Hi,
I'm currently saving up for a specific goal, mining bitcoins. I've seen the recent gains in bitcoin value, and I've been interested in them since I last found out about them about a year ago. I never got into mining them because it seemed a bit complicated and expensive. Recently I was perusing Butterlfylabs site, and I saw that they offer bitcoin mining contracts. I was very intrigued. This eliminates the hassle of setting up a machine yourself and the hassles thereof. It also means that, upon termination of the mining contract, I can buy a new one which will undoubtedly be at a lower cost per gh/s (given the advancement in their own technology after a year). Makes sense to me. I know they take a substantial cut, but that seems worth it.

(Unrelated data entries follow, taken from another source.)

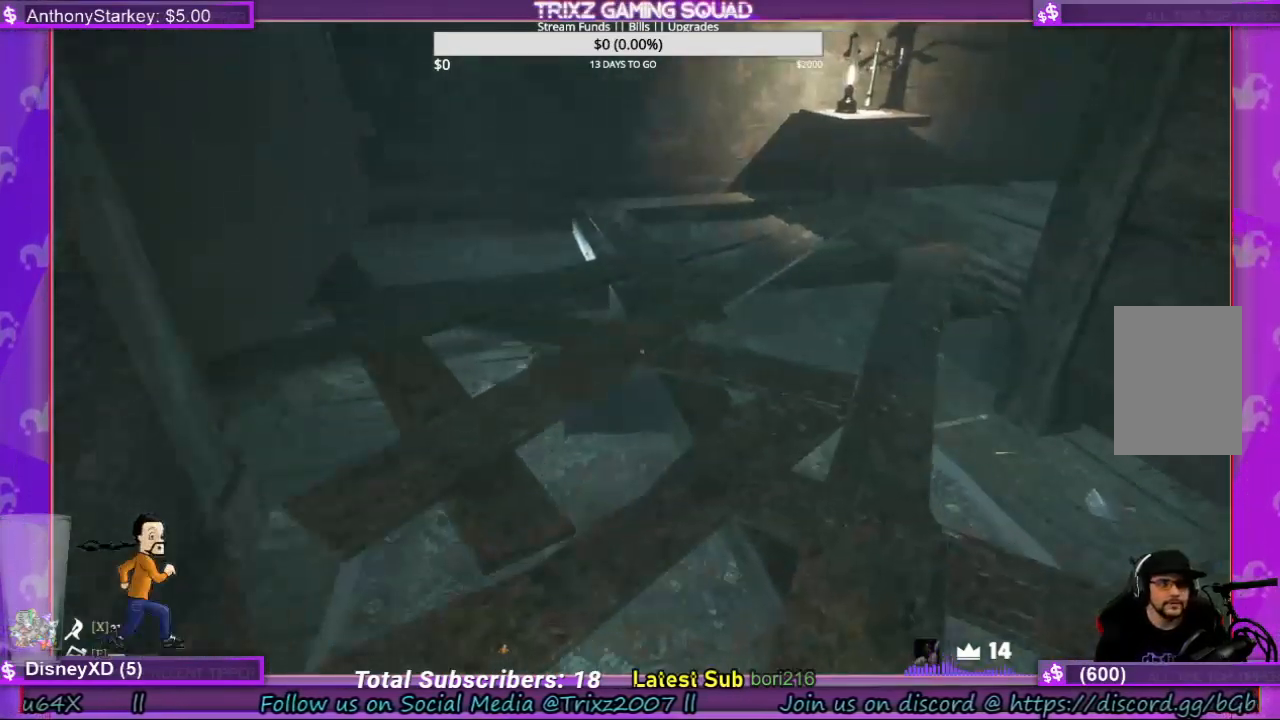
{"keys": ["w"], "mouse": [], "events": []}
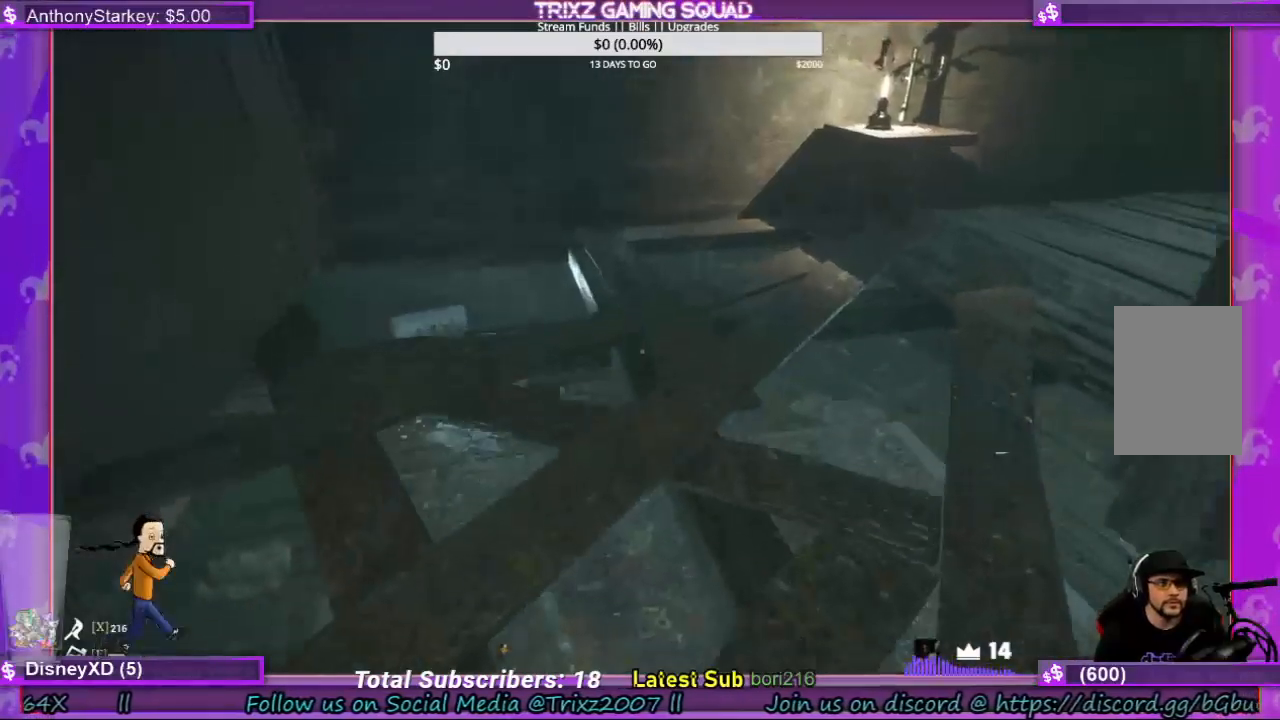
{"keys": ["w"], "mouse": [], "events": [[67, "d", "down"], [300, "d", "up"]]}
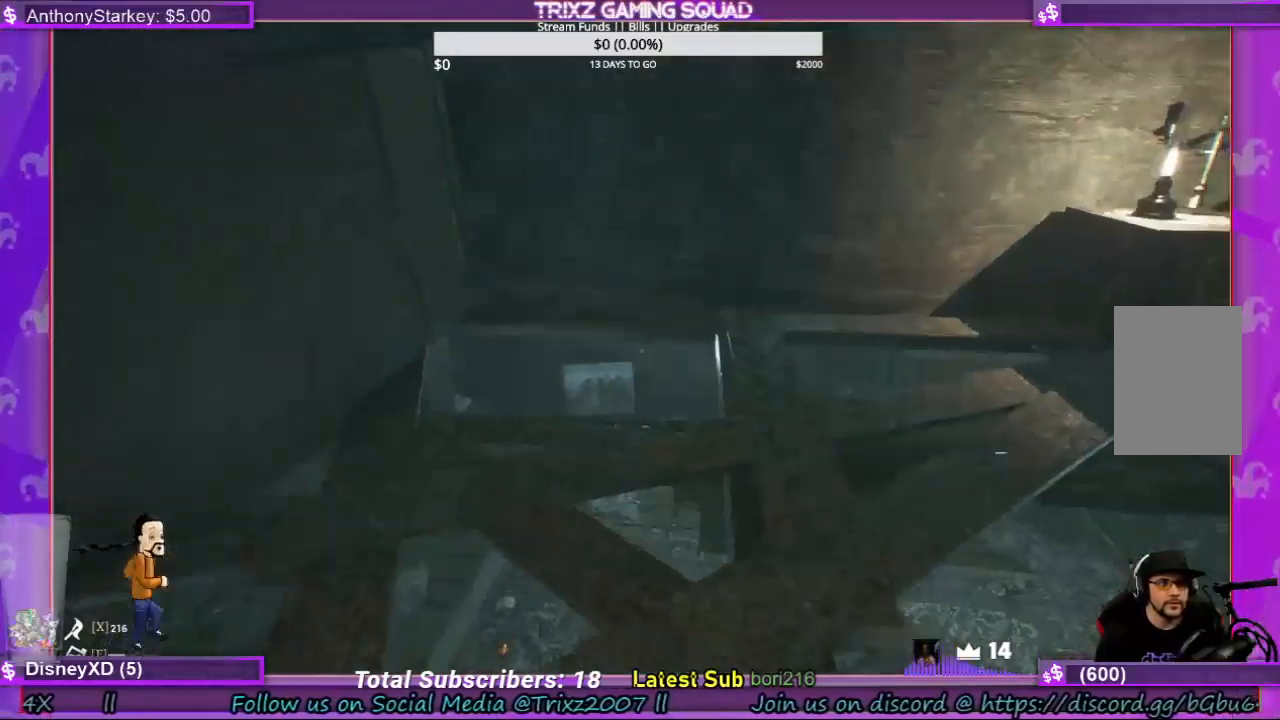
{"keys": ["d", "w"], "mouse": [], "events": [[434, "d", "down"]]}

Now what I need help with, is why this seems too good to be true. I'm no fool, at least I hope I'm not. I'm asking this so you can poke holes in my logic and identify where I'm going wrong, because this can't be true. I'm using
http://www.bitcoinx.com/profit/ this calculator to assist me.
The figures:
$1,000 in mining contracts from butterlfylabs, at $10,83 per gh/s.
Given the above, that's 92 gh/s.
No electricity costs.
Difficulty of 510,929,738 at the moment.
Profitability decline per year of 0.61 (I assume this is factoring in increase in difficulty please correct me if I'm wrong).
bitcoin value at $296 USD.
With these numbers, the calculator says I will make $6,728 a year in profit. Again, this seems way too good to be true. What am I missing here? What's the catch? I know bitcoins could crash in value, but it seems like a fairly minor risk given the nature of the world's fiat currencies being inflated away.